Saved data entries
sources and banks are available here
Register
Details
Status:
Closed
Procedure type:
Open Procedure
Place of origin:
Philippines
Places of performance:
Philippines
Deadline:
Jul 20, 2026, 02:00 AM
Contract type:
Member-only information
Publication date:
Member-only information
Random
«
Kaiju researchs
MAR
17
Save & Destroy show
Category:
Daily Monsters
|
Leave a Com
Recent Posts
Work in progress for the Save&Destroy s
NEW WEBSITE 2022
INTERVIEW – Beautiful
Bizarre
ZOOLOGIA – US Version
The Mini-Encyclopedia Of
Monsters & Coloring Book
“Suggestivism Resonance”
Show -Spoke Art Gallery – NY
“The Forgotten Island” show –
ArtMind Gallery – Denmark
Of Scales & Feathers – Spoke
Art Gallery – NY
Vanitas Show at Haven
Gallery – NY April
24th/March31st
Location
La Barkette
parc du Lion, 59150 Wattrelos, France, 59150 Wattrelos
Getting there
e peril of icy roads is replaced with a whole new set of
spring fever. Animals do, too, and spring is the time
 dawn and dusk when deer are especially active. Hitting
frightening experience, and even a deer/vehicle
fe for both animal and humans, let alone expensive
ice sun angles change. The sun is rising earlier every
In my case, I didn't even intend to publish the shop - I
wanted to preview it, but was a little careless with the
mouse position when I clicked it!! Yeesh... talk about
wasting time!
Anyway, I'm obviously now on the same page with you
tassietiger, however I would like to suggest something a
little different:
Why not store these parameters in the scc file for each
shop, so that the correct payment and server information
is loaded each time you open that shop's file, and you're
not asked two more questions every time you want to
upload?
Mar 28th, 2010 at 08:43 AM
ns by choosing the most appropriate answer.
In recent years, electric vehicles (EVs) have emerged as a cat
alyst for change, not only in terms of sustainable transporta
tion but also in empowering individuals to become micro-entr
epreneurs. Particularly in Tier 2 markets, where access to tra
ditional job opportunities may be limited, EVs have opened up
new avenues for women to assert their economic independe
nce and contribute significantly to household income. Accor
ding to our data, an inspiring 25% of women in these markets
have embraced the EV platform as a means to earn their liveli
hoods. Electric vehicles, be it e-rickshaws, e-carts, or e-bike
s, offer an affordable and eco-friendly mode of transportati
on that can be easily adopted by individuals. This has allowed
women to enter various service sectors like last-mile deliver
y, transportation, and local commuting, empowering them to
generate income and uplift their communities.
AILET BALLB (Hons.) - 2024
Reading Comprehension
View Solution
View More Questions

**Job**
Render each line of the listing above as a JSON list of strings, with one string per line and blank lines omitted.

**The answer**
[
  "sources and banks are available here",
  "Register",
  "Details",
  "Status:",
  "Closed",
  "Procedure type:",
  "Open Procedure",
  "Place of origin:",
  "Philippines",
  "Places of performance:",
  "Philippines",
  "Deadline:",
  "Jul 20, 2026, 02:00 AM",
  "Contract type:",
  "Member-only information",
  "Publication date:",
  "Member-only information",
  "Random",
  "«",
  "Kaiju researchs",
  "MAR",
  "17",
  "Save & Destroy show",
  "Category:",
  "Daily Monsters",
  "|",
  "Leave a Com",
  "Recent Posts",
  "Work in progress for the Save&Destroy s",
  "NEW WEBSITE 2022",
  "INTERVIEW – Beautiful",
  "Bizarre",
  "ZOOLOGIA – US Version",
  "The Mini-Encyclopedia Of",
  "Monsters & Coloring Book",
  "“Suggestivism Resonance”",
  "Show -Spoke Art Gallery – NY",
  "“The Forgotten Island” show –",
  "ArtMind Gallery – Denmark",
  "Of Scales & Feathers – Spoke",
  "Art Gallery – NY",
  "Vanitas Show at Haven",
  "Gallery – NY April",
  "24th/March31st",
  "Location",
  "La Barkette",
  "parc du Lion, 59150 Wattrelos, France, 59150 Wattrelos",
  "Getting there",
  "e peril of icy roads is replaced with a whole new set of",
  "spring fever. Animals do, too, and spring is the time",
  " dawn and dusk when deer are especially active. Hitting",
  "frightening experience, and even a deer/vehicle",
  "fe for both animal and humans, let alone expensive",
  "ice sun angles change. The sun is rising earlier every",
  "In my case, I didn't even intend to publish the shop - I",
  "wanted to preview it, but was a little careless with the",
  "mouse position when I clicked it!! Yeesh... talk about",
  "wasting time!",
  "Anyway, I'm obviously now on the same page with you",
  "tassietiger, however I would like to suggest something a",
  "little different:",
  "Why not store these parameters in the scc file for each",
  "shop, so that the correct payment and server information",
  "is loaded each time you open that shop's file, and you're",
  "not asked two more questions every time you want to",
  "upload?",
  "Mar 28th, 2010 at 08:43 AM",
  "ns by choosing the most appropriate answer.",
  "In recent years, electric vehicles (EVs) have emerged as a cat",
  "alyst for change, not only in terms of sustainable transporta",
  "tion but also in empowering individuals to become micro-entr",
  "epreneurs. Particularly in Tier 2 markets, where access to tra",
  "ditional job opportunities may be limited, EVs have opened up",
  "new avenues for women to assert their economic independe",
  "nce and contribute significantly to household income. Accor",
  "ding to our data, an inspiring 25% of women in these markets",
  "have embraced the EV platform as a means to earn their liveli",
  "hoods. Electric vehicles, be it e-rickshaws, e-carts, or e-bike",
  "s, offer an affordable and eco-friendly mode of transportati",
  "on that can be easily adopted by individuals. This has allowed",
  "women to enter various service sectors like last-mile deliver",
  "y, transportation, and local commuting, empowering them to",
  "generate income and uplift their communities.",
  "AILET BALLB (Hons.) - 2024",
  "Reading Comprehension",
  "View Solution",
  "View More Questions"
]